Consensus Fault Tolerance · FLP Impossibility

Key Question

What do “safety” and “liveness” mean, and how do they relate to consensus?

Deep Dive

Safety means “nothing bad happens.” In consensus, safety requires:

Agreement: No two correct nodes decide different values.
Validity: Any decided value was proposed by some node.

Safety is a reachability property — if violated, you can point to a specific moment where it broke. It’s like “don’t cross the double yellow line.” You can check if anyone ever crossed it.

Liveness means “something good eventually happens.” In consensus:

Termination: Every correct node eventually decides a value.

Liveness is a convergence property — you cannot point to a moment where it’s violated because it might still happen in the future. It’s like “you will eventually reach your destination.” At any point during the trip, it’s not yet violated — you might still arrive.

The tension between them is fundamental:

Safety (must be preserved at all costs):
  Node A: |--decide(1)--|          |--decide(1)--| ✓
  Node B: |----decide(1)----|      |--decide(1)--| ✓

  Node A: |--decide(1)--|          |--decide(0)--| ✗ SAFETY VIOLATED!
  Node B: |----decide(0)----|      |----decide(0)--|

FLP’s core finding: in an asynchronous system with even one possible crash, you cannot guarantee liveness while preserving safety. Any algorithm that always terminates (liveness) can be forced into a contradiction (safety violation) by scheduling delays.

A consensus algorithm can be:

Safe but not live: Nodes wait forever for a response that never comes. The system blocks. No decision is ever made. Agreement is preserved (no disagreement) but nothing ever happens.
Live but not safe: Nodes decide quickly, but due to incomplete information, different nodes decide different values. Progress happens, but the result is garbage.

Real systems choose safety over liveness — it’s better to stop making progress than to silently disagree.

Check Your Understanding

If a consensus algorithm blocks forever because a network partition never heals, is safety violated, liveness violated, or both?
Can you tell at any finite point in time whether a liveness property has been violated? Why or why not?
Why do production systems prefer violating liveness over violating safety?

The “So What?”

The FLP impossibility is specifically about liveness (guaranteed termination), not safety. We can always keep the system safe — just not guaranteed to always make progress. When your Raft cluster refuses to elect a leader during a network partition, that’s liveness being sacrificed to protect safety.

✏️ Exercises

FLP Impossibility: Exercises

Exercise 1: Synchrony and FLP

If a system can guarantee message delivery within 100ms, does FLP apply? Explain why or why not.

Exercise 2: Valency

What is the difference between a univalent configuration and a bivalent configuration? Give a concrete example of each in a 3-node system trying to agree on 0 or 1.

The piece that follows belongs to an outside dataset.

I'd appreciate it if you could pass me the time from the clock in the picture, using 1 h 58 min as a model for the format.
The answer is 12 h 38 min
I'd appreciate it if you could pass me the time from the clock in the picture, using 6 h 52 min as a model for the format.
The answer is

Exercise 3: Timeouts and the Async Model

How does using a timeout violate the pure asynchronous model? If a timeout fires, what can you conclude — and what can’t you conclude?

👁️ View Solutions

FLP Impossibility: Solutions

Exercise 1

If a system guarantees message delivery within 100ms, FLP does not apply as originally stated because the system is synchronous (bounded message delay), not asynchronous. FLP assumes no upper bound on message delay. With a 100ms bound, you can use timeouts safely — if you don’t hear back in 100ms, the node must be crashed.

However, in practice, the 100ms bound might not hold during garbage collection pauses, network congestion, or overload. So while the theoretical FLP doesn’t apply to this system, the practical concern remains — you must be certain the bound always holds.

Exercise 2

Univalent: A configuration where all possible executions lead to the same decision value.

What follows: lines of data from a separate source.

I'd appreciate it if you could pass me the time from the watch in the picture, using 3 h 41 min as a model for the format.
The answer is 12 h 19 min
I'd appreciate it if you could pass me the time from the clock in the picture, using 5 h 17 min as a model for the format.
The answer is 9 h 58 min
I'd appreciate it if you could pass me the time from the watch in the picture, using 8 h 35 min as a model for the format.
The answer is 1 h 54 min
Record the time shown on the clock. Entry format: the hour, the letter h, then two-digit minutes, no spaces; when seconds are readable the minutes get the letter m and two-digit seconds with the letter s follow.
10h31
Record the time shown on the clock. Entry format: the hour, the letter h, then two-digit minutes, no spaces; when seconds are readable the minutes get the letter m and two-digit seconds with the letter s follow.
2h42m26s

Example of 1-valent: All three nodes have exchanged messages indicating they’ve accepted proposal value 1. No matter what messages are delivered next, the system will decide 1.

Bivalent: A configuration where both 0 and 1 are still possible outcomes depending on future message deliveries.

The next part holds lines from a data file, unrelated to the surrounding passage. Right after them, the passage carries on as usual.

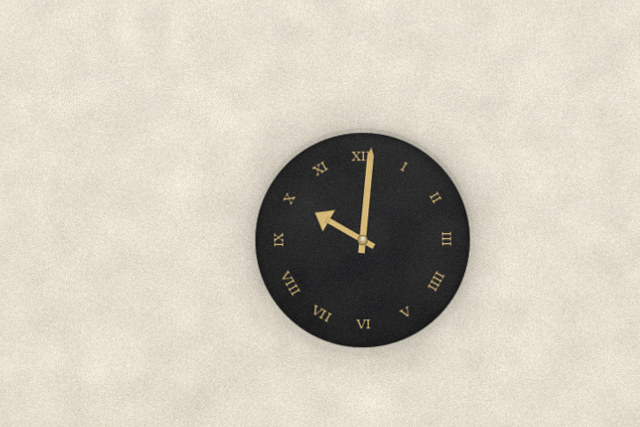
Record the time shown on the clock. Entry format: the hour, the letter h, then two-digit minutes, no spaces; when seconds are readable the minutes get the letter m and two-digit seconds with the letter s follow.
10h01
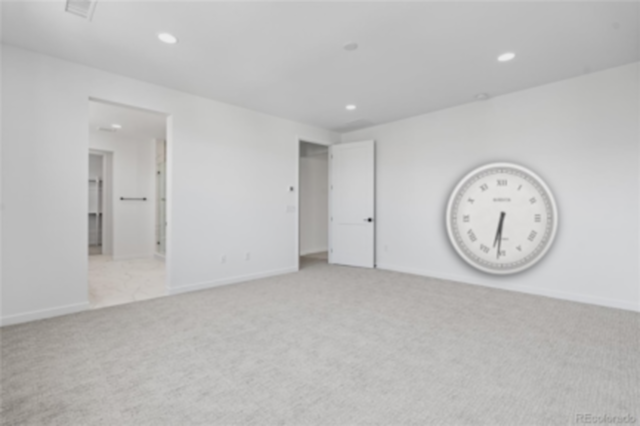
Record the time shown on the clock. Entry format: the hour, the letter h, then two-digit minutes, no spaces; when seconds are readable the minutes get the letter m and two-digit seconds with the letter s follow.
6h31
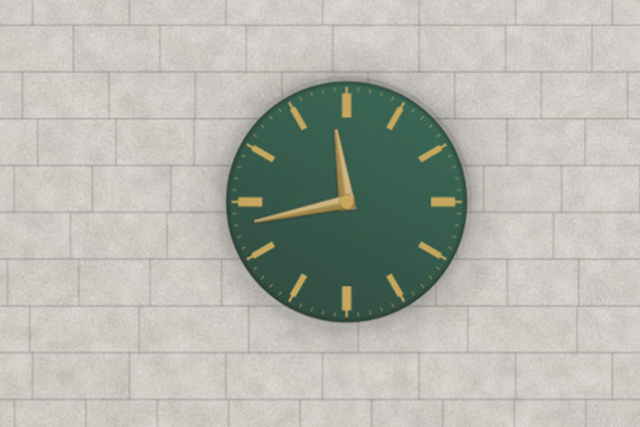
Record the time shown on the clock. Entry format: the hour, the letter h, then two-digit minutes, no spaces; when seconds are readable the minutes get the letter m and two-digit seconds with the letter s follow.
11h43
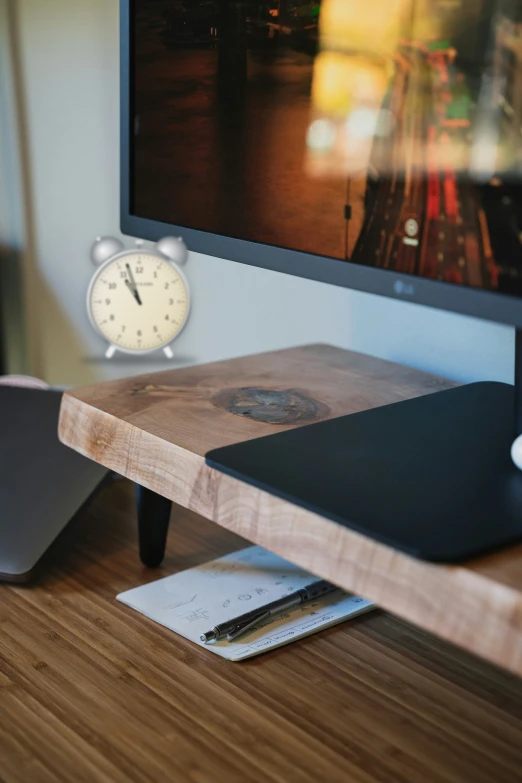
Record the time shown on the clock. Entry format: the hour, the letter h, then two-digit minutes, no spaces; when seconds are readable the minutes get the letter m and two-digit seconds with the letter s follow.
10h57
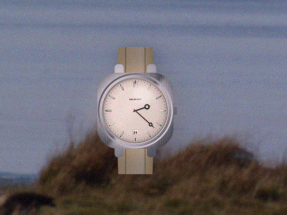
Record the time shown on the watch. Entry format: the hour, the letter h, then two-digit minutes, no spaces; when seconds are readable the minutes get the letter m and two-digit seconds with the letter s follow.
2h22
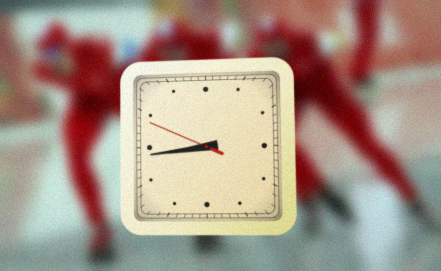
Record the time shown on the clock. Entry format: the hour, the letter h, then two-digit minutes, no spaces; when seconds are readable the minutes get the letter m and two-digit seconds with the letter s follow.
8h43m49s
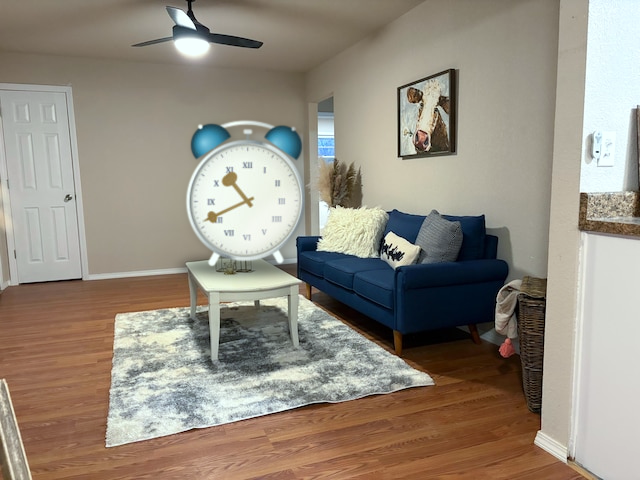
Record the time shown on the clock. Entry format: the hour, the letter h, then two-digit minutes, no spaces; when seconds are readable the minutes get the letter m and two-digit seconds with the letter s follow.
10h41
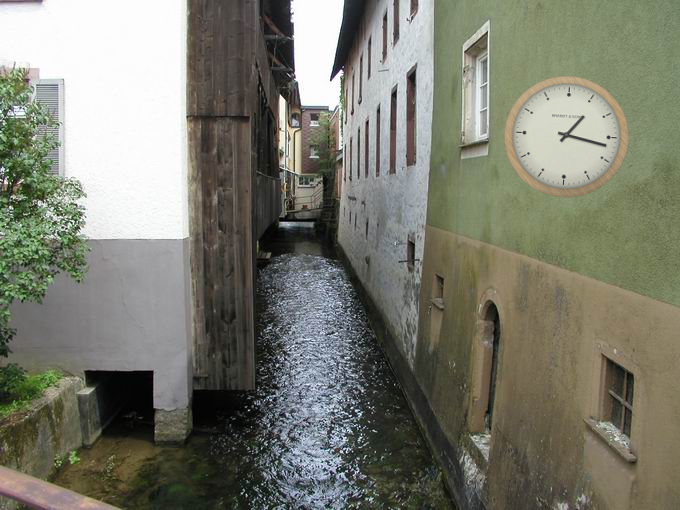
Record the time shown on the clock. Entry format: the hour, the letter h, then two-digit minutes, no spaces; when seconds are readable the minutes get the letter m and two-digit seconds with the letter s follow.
1h17
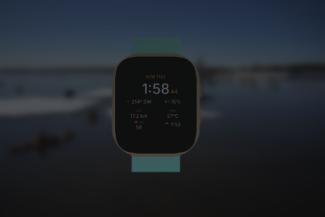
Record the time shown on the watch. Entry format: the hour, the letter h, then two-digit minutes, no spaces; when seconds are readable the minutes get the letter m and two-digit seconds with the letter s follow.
1h58
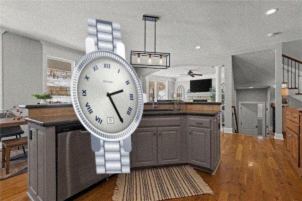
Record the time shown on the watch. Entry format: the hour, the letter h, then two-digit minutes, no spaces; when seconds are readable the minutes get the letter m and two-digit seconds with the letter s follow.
2h25
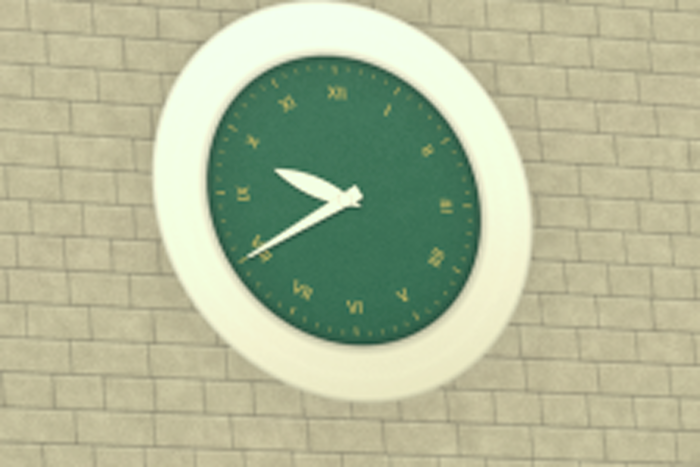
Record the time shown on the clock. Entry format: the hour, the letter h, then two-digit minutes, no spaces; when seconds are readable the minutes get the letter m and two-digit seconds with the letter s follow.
9h40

Example of bivalent: Two nodes proposed 0, one node proposed 1, and no majority has formed. If the first two nodes communicate first, they’ll decide 0. If the third node makes a counter-proposal to one of the 0-proposers before that node hears from the other 0-proposer, the system might shift toward 1. Both outcomes are still possible.

Exercise 3

A timeout assumes an upper bound on message delivery time. If a message hasn’t arrived within the timeout period, you conclude the recipient is faulty. But in the pure asynchronous model, the message might arrive in the next microsecond — there’s no way to distinguish “slow” from “crashed.”

When a timeout fires, you can conclude: “I haven’t received a response yet.” You cannot conclude: “The node has crashed.” This is why timeouts are called “unreliable failure detectors” — they can suspect correct processes and fail to suspect crashed ones. The pure async model forbids even unreliable failure detection because it assumes no timing information is available at all.